Prof. Renata Salecl’s new book “Choice” has been sampled in a video, attemping to explain that the downside of freedom is that choice produces greater anxieties among the masses. This limits the happiness of the population:
The problem is actually that today’s ideology of choice-led capitalism, the idea that everyone is a maker of his or her life, which goes very much the reality of the social situation, actually pacifies people and makes us constantly turning criticism towards ourselves instead of organizing ourselves and making a critique of the society we live in.
But here’s just one example she offers: A professor who is unhappy with his choices because he faces social pressures. Here’s another: A person reading Cosmo doesn’t feel that he is reaching the idealized romantic life, so he feels ashamed and keeps it to himself. That’s right: Her critique of how choice undermines happiness is focused on the social pressures facing the bourgeousie.

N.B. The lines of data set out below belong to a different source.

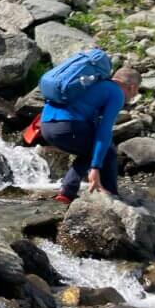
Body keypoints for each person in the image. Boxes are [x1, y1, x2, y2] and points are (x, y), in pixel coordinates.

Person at [40, 66, 141, 204]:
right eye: (136, 91)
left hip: (46, 127)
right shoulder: (116, 93)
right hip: (68, 126)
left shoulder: (91, 83)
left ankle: (66, 194)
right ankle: (111, 196)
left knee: (88, 151)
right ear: (132, 87)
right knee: (108, 151)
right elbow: (104, 130)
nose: (134, 96)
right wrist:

Or as Salecl puts it in the video:
Capitalism is actually creating some kind of subjectivity which starts in a way ruining him or herself.
Wait. So the fact that people have the ability to decide things for themselves, have opinions on things, ruins them? And thus it prevents them from making social change?

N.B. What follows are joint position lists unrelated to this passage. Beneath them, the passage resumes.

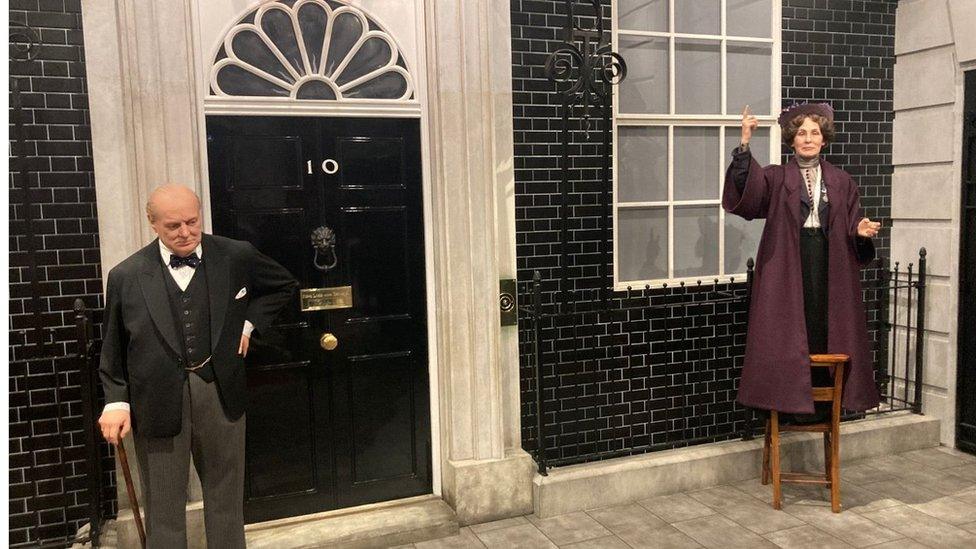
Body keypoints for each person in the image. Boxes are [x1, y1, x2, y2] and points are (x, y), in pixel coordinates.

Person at [97, 184, 297, 548]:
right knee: (163, 505)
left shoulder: (235, 255)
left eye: (193, 221)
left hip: (220, 392)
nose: (186, 233)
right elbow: (113, 347)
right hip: (155, 400)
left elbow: (283, 285)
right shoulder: (126, 275)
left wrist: (249, 323)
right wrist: (115, 401)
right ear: (152, 223)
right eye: (174, 226)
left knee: (226, 500)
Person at [723, 103, 881, 417]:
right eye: (801, 133)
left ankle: (823, 405)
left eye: (814, 133)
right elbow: (749, 195)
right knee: (789, 331)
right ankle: (787, 404)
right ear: (792, 139)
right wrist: (744, 144)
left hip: (828, 266)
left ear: (824, 139)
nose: (807, 139)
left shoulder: (842, 181)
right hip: (787, 267)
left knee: (825, 329)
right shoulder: (776, 177)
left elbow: (851, 227)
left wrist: (860, 232)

The trouble is that the professor never addresses the alternatives — for instance, in Yugoslavia, people had to work longer hours because it was a national work camp for the socialist experiment. But even there, she claims that Tito and company never really believed in socialism, and in fact socialism was hardly observed, therefore it’s not much of a counter-example.
This is pure myopia. You can’t really argue that the artificial consciousness created by a sale at Target will distract people from starting the revolution that will end their days of working long shifts, because the reason they don’t want to revolt is because they’re more or less satisfied with the structure of their lives. And whatever you might say about the inflexibility of people’s stations in life under capitalism, I can assure you that it’s much easier to change jobs in 1983 America than it was in the 1983 USSR.

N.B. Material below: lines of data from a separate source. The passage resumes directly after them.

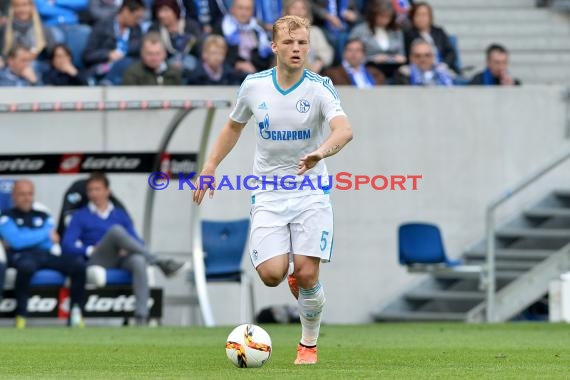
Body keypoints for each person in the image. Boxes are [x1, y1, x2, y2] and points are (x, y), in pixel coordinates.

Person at [193, 15, 353, 364]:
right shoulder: (254, 86)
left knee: (308, 272)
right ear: (275, 47)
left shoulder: (320, 86)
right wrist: (210, 165)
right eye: (289, 43)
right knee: (271, 275)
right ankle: (294, 283)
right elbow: (233, 127)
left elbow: (344, 130)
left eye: (302, 43)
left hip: (310, 190)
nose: (296, 49)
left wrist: (320, 152)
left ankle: (308, 344)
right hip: (268, 192)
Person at [61, 172, 187, 325]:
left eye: (97, 189)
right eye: (90, 190)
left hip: (121, 258)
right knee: (116, 231)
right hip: (98, 259)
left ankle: (141, 317)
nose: (93, 193)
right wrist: (88, 250)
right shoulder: (80, 215)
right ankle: (160, 262)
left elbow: (138, 240)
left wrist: (127, 248)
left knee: (139, 260)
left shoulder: (119, 214)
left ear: (108, 191)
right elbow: (67, 245)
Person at [0, 179, 86, 328]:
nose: (27, 198)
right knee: (26, 267)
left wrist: (27, 236)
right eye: (22, 194)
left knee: (78, 264)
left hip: (44, 254)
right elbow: (16, 242)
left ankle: (75, 312)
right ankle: (21, 315)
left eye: (30, 194)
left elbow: (52, 241)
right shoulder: (6, 216)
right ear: (13, 196)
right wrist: (44, 234)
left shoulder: (43, 214)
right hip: (21, 256)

Watch the video and see for yourself:
Under a free market, those living in poverty are presented with greater, more empowering choices. Fine, perhaps an upper middle class soccer mom is benumbed by the possibilities of the car she wants to buy. Maybe it bothers her that she has to pick a color. But the fact that she has a choice means that the companies vying for her attention have to compete to present her with clearer choices. Safer cars, more fuel efficient ones. And because of the scale of the market, these options filter down to those who wouldn’t otherwise afford these vehicles.
The question is not how the middle class is overburdened by choice. The question is how the poor are empowered. They can start their own business with an inexpensive laptop, a widely available Internet connection, and a cheap cell phone service. A Marxist might call it an opportunity for the proletariat to gain ownership over the means of production. But instead, they just call it “the downside of capitalism.” You figure it out.